VQA modelled as a classification task where the system learns to choose among one of the top k most prominent answers.
Text Features - Convert input question to a one-hot vector and then transform to word vectors using a word embedding.
Image Features - Last layer activations from GoogLeNet.
Text features are concatenated with image features and fed into a softmax.
Different learning rates and weight clipping for word embedding layer and softmax layer with the learning rate for embedding layer much higher than that of softmax layer.
iBOWIMG model reports an accuracy of 55.89% for Open-ended questions and 61.97% for Multiple-Choice questions which is comparable to the performance of other, more sophisticated models.
Interpretation of the model
Since the model is very simple, it is possible to interpret the model to know what exactly is the model learning. This is the greatest strength of the paper even though the model is very simple and naive.

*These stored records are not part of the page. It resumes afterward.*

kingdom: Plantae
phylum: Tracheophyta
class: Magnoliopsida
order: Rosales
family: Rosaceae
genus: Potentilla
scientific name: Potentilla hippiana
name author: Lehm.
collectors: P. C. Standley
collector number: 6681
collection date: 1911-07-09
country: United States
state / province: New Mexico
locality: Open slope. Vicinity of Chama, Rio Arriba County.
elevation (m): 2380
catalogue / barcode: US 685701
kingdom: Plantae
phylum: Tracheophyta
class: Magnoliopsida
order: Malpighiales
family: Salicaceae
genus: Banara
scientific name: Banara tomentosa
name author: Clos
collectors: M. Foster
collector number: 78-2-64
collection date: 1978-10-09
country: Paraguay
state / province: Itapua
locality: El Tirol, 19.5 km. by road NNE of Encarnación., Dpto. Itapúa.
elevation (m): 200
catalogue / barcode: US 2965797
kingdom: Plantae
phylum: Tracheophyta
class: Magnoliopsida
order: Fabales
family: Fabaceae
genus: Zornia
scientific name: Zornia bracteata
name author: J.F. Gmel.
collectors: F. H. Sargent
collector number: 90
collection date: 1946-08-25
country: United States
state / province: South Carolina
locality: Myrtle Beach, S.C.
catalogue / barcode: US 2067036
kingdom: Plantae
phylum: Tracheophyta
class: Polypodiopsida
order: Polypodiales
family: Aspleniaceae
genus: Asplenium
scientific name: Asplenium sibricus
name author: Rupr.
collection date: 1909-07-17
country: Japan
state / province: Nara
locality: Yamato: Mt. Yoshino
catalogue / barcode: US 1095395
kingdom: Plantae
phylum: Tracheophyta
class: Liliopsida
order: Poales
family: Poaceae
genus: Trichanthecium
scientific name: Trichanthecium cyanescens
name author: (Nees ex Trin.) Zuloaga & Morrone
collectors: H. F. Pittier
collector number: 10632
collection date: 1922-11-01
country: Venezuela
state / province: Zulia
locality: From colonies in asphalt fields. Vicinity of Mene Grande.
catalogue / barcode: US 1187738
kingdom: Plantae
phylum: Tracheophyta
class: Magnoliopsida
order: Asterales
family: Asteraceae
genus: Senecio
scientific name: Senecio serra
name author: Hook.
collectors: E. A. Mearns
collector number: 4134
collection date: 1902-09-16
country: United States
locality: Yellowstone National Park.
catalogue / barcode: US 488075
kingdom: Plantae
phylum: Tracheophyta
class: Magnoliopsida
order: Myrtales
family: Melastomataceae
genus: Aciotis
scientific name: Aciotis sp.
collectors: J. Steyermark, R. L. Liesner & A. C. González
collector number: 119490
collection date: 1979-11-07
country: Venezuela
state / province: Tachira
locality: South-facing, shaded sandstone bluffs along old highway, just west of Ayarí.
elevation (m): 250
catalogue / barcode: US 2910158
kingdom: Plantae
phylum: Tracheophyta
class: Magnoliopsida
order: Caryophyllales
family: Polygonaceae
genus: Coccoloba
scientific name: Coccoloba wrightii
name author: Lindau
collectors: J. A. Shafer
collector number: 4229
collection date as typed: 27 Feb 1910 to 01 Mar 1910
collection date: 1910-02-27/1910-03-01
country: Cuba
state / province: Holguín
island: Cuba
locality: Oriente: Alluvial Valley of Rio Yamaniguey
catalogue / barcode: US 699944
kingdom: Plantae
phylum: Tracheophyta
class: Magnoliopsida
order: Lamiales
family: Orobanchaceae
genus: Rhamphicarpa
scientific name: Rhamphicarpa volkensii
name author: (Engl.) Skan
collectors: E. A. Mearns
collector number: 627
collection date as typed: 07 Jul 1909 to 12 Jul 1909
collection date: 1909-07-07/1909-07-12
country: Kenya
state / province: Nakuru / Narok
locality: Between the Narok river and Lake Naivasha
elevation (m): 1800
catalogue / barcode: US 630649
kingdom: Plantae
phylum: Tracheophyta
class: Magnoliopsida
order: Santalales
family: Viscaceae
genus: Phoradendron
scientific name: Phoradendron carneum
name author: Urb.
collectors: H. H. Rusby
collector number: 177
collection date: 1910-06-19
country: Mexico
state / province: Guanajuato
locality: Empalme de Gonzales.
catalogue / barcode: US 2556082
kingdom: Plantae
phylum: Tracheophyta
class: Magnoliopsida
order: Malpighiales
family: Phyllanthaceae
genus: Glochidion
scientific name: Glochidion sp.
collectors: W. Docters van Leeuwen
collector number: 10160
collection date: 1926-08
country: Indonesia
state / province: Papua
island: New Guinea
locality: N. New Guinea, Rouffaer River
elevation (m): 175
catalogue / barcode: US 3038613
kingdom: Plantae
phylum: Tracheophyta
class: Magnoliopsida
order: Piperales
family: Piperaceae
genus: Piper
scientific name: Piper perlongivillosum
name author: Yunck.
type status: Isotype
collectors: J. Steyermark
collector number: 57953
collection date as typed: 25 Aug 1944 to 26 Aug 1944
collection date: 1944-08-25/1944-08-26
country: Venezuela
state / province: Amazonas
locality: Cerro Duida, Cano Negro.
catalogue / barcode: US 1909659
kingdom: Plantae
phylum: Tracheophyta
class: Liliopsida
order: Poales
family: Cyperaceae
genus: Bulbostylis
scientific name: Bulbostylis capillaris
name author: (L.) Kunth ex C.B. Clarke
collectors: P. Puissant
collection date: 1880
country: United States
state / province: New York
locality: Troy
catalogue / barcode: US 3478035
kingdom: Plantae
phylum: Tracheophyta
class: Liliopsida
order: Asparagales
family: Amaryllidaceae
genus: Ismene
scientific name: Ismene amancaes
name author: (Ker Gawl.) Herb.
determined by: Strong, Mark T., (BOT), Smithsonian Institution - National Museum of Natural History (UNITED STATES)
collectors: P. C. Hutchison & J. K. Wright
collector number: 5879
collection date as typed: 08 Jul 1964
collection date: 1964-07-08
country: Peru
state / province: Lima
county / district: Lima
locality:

The model attempts to memorise the correlation between the answer class and the informative words (in the question) and image features.
Question words generally can influence the answer given the bias in images occurring in COCO dataset.
Given the simple linear transformation being used, it is possible to quantify the importance of each single words (in the question) to the answer.
The paper uses the Class Activation Mapping (CAM) approach (which uses the linear relation between softmax and final image feature map) to highlight the informative image regions relevant to the predicted answer.
While the results reported by the paper are not themselves so significant, the described approach provides a way to interpret the strengths and weakness of different VQA datasets.